▶ **What is expected**
For this exercise, print the records below verbatim.

Saved entries:
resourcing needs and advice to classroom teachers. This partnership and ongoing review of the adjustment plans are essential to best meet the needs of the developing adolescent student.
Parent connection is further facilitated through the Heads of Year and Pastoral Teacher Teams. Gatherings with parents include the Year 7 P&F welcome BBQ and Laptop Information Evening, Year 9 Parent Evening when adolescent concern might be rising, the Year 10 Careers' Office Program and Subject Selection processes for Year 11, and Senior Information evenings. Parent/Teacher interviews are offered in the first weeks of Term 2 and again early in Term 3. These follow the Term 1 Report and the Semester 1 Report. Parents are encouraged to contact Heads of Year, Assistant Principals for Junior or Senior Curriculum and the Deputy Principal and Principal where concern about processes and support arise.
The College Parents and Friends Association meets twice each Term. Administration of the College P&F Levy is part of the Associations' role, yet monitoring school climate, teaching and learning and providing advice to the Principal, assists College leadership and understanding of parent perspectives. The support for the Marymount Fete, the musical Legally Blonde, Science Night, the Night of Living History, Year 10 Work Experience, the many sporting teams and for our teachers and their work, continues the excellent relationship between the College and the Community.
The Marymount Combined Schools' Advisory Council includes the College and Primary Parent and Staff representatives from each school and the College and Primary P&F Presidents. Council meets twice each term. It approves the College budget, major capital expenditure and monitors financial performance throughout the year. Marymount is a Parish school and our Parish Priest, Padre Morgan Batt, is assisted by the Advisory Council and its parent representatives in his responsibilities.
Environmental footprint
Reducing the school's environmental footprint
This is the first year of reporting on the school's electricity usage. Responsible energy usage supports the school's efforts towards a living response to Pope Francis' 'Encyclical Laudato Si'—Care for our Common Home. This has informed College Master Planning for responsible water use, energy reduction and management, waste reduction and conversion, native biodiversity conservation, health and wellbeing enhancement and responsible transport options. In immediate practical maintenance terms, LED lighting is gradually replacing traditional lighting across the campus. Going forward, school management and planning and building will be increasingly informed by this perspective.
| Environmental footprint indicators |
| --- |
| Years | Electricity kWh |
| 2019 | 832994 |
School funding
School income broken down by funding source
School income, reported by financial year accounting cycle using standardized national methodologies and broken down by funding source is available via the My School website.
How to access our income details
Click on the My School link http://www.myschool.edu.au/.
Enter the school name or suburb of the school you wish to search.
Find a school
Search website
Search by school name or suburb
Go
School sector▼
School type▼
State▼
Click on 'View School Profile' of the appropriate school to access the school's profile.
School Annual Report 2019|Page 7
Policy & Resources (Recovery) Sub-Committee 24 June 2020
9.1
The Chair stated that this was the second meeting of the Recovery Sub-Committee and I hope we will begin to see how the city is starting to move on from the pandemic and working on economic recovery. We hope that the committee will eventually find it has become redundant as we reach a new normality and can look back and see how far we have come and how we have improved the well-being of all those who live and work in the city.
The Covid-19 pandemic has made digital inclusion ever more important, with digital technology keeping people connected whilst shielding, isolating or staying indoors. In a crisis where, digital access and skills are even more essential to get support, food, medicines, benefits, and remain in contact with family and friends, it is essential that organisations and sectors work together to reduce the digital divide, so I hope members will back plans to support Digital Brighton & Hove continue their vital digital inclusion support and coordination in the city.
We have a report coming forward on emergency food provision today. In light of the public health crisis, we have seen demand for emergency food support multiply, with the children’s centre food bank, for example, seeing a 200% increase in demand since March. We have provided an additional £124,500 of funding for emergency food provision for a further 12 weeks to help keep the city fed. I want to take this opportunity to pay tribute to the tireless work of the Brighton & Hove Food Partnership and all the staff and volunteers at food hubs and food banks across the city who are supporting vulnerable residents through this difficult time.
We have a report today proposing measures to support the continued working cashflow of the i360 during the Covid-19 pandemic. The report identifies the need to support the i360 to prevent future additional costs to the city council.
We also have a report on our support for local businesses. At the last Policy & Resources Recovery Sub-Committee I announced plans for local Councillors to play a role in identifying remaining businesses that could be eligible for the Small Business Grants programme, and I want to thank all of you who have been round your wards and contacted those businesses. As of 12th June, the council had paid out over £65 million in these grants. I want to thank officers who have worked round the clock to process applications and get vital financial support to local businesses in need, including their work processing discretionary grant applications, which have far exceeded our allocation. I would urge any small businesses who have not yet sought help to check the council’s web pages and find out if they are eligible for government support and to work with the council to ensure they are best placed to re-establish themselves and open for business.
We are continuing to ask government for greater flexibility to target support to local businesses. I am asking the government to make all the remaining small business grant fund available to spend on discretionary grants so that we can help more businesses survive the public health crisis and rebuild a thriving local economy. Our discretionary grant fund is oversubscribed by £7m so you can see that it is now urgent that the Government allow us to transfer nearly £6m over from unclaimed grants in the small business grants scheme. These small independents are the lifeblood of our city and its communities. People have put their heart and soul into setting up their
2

▶ **Response**
resourcing needs and advice to classroom teachers. This partnership and ongoing review of the adjustment plans are essential to best meet the needs of the developing adolescent student.
Parent connection is further facilitated through the Heads of Year and Pastoral Teacher Teams. Gatherings with parents include the Year 7 P&F welcome BBQ and Laptop Information Evening, Year 9 Parent Evening when adolescent concern might be rising, the Year 10 Careers' Office Program and Subject Selection processes for Year 11, and Senior Information evenings. Parent/Teacher interviews are offered in the first weeks of Term 2 and again early in Term 3. These follow the Term 1 Report and the Semester 1 Report. Parents are encouraged to contact Heads of Year, Assistant Principals for Junior or Senior Curriculum and the Deputy Principal and Principal where concern about processes and support arise.
The College Parents and Friends Association meets twice each Term. Administration of the College P&F Levy is part of the Associations' role, yet monitoring school climate, teaching and learning and providing advice to the Principal, assists College leadership and understanding of parent perspectives. The support for the Marymount Fete, the musical Legally Blonde, Science Night, the Night of Living History, Year 10 Work Experience, the many sporting teams and for our teachers and their work, continues the excellent relationship between the College and the Community.
The Marymount Combined Schools' Advisory Council includes the College and Primary Parent and Staff representatives from each school and the College and Primary P&F Presidents. Council meets twice each term. It approves the College budget, major capital expenditure and monitors financial performance throughout the year. Marymount is a Parish school and our Parish Priest, Padre Morgan Batt, is assisted by the Advisory Council and its parent representatives in his responsibilities.
Environmental footprint
Reducing the school's environmental footprint
This is the first year of reporting on the school's electricity usage. Responsible energy usage supports the school's efforts towards a living response to Pope Francis' 'Encyclical Laudato Si'—Care for our Common Home. This has informed College Master Planning for responsible water use, energy reduction and management, waste reduction and conversion, native biodiversity conservation, health and wellbeing enhancement and responsible transport options. In immediate practical maintenance terms, LED lighting is gradually replacing traditional lighting across the campus. Going forward, school management and planning and building will be increasingly informed by this perspective.
| Environmental footprint indicators |
| --- |
| Years | Electricity kWh |
| 2019 | 832994 |
School funding
School income broken down by funding source
School income, reported by financial year accounting cycle using standardized national methodologies and broken down by funding source is available via the My School website.
How to access our income details
Click on the My School link http://www.myschool.edu.au/.
Enter the school name or suburb of the school you wish to search.
Find a school
Search website
Search by school name or suburb
Go
School sector▼
School type▼
State▼
Click on 'View School Profile' of the appropriate school to access the school's profile.
School Annual Report 2019|Page 7
Policy & Resources (Recovery) Sub-Committee 24 June 2020
9.1
The Chair stated that this was the second meeting of the Recovery Sub-Committee and I hope we will begin to see how the city is starting to move on from the pandemic and working on economic recovery. We hope that the committee will eventually find it has become redundant as we reach a new normality and can look back and see how far we have come and how we have improved the well-being of all those who live and work in the city.
The Covid-19 pandemic has made digital inclusion ever more important, with digital technology keeping people connected whilst shielding, isolating or staying indoors. In a crisis where, digital access and skills are even more essential to get support, food, medicines, benefits, and remain in contact with family and friends, it is essential that organisations and sectors work together to reduce the digital divide, so I hope members will back plans to support Digital Brighton & Hove continue their vital digital inclusion support and coordination in the city.
We have a report coming forward on emergency food provision today. In light of the public health crisis, we have seen demand for emergency food support multiply, with the children’s centre food bank, for example, seeing a 200% increase in demand since March. We have provided an additional £124,500 of funding for emergency food provision for a further 12 weeks to help keep the city fed. I want to take this opportunity to pay tribute to the tireless work of the Brighton & Hove Food Partnership and all the staff and volunteers at food hubs and food banks across the city who are supporting vulnerable residents through this difficult time.
We have a report today proposing measures to support the continued working cashflow of the i360 during the Covid-19 pandemic. The report identifies the need to support the i360 to prevent future additional costs to the city council.
We also have a report on our support for local businesses. At the last Policy & Resources Recovery Sub-Committee I announced plans for local Councillors to play a role in identifying remaining businesses that could be eligible for the Small Business Grants programme, and I want to thank all of you who have been round your wards and contacted those businesses. As of 12th June, the council had paid out over £65 million in these grants. I want to thank officers who have worked round the clock to process applications and get vital financial support to local businesses in need, including their work processing discretionary grant applications, which have far exceeded our allocation. I would urge any small businesses who have not yet sought help to check the council’s web pages and find out if they are eligible for government support and to work with the council to ensure they are best placed to re-establish themselves and open for business.
We are continuing to ask government for greater flexibility to target support to local businesses. I am asking the government to make all the remaining small business grant fund available to spend on discretionary grants so that we can help more businesses survive the public health crisis and rebuild a thriving local economy. Our discretionary grant fund is oversubscribed by £7m so you can see that it is now urgent that the Government allow us to transfer nearly £6m over from unclaimed grants in the small business grants scheme. These small independents are the lifeblood of our city and its communities. People have put their heart and soul into setting up their
2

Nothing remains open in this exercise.